Marshaling is the act of taking data from the environment you are in and
Exporting it to another environment. In the context of .NET, marshalling
Refers to moving data outside of the app-domain you are in, somewhere else.
When you work with unmanaged code, you are marshaling data from your
Managed app-domain to the unmanaged realm. Also, when transferring data
Between app-domains (to another application, on the same or another
Machine), you are also marshaling data from your app-domain, to another
App-domain.
One form of marshaling. As people said, marshaling is serializing
or transforming types over the wire or some boundary. COM had marshaling
when you went out of one apartment into a non-compatible apartment or across
the wire to another machine. When dealing with COM Interop, .NET uses
Interop Marshaling between COM data types and .NET CLR types.

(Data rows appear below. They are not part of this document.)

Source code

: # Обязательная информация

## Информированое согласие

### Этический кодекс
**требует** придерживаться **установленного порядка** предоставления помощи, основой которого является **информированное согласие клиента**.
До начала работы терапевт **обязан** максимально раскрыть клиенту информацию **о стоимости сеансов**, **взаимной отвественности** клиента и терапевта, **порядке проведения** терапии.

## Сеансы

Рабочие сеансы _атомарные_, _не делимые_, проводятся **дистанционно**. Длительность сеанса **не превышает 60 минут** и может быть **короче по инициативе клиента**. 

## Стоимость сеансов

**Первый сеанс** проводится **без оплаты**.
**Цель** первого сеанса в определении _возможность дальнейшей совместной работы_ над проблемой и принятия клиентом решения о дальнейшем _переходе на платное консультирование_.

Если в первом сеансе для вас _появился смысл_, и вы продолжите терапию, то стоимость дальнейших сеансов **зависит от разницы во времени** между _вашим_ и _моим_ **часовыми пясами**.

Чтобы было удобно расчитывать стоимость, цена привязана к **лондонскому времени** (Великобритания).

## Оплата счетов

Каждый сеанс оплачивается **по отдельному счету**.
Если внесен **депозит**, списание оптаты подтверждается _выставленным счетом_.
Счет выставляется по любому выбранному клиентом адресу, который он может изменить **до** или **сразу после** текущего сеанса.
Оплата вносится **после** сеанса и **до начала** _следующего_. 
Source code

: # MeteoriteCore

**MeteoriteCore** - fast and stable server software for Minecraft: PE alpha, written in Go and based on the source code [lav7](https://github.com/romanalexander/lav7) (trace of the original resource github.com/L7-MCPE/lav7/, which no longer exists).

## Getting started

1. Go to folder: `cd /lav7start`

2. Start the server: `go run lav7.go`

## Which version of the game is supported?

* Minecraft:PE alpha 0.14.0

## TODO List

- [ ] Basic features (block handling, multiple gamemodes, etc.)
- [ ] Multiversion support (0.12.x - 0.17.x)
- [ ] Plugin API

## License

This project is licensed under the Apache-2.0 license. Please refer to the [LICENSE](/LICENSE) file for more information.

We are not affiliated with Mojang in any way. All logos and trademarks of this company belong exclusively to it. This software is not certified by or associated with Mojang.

Unmanaged code is simply all code pre .NET. It is all code NOT compiled to
operate under .NET's runtime, the CLR. Unmanaged code is code compiled and
linked natively and has no knowledge of the CLR. Unmanaged code can be
native C++ with pointers, or C, or VB 6, or Delphi, etc. It is everything
not managed by the CLR. In the CLR, code is compiled into IL + metadata into
assemblies and then those assemblies are JITed into assembly language
instructions while called. It is the metadata throughout that allows managed
code to be managed, managed by the CLR. The CLR can control the type
definitions and boundaries (enforce CTS type definitions), control memory
through automatic management of data via the garbage collector, and provide
CAS security among other benefits. So a class is managed code IF compiled
with a .NET compiler and controlled by the CLR whereas "other code is
unmanaged" because it is compiled without a .NET compiler and uses the
unmanaged heap for memory and knows nothing of the CLR.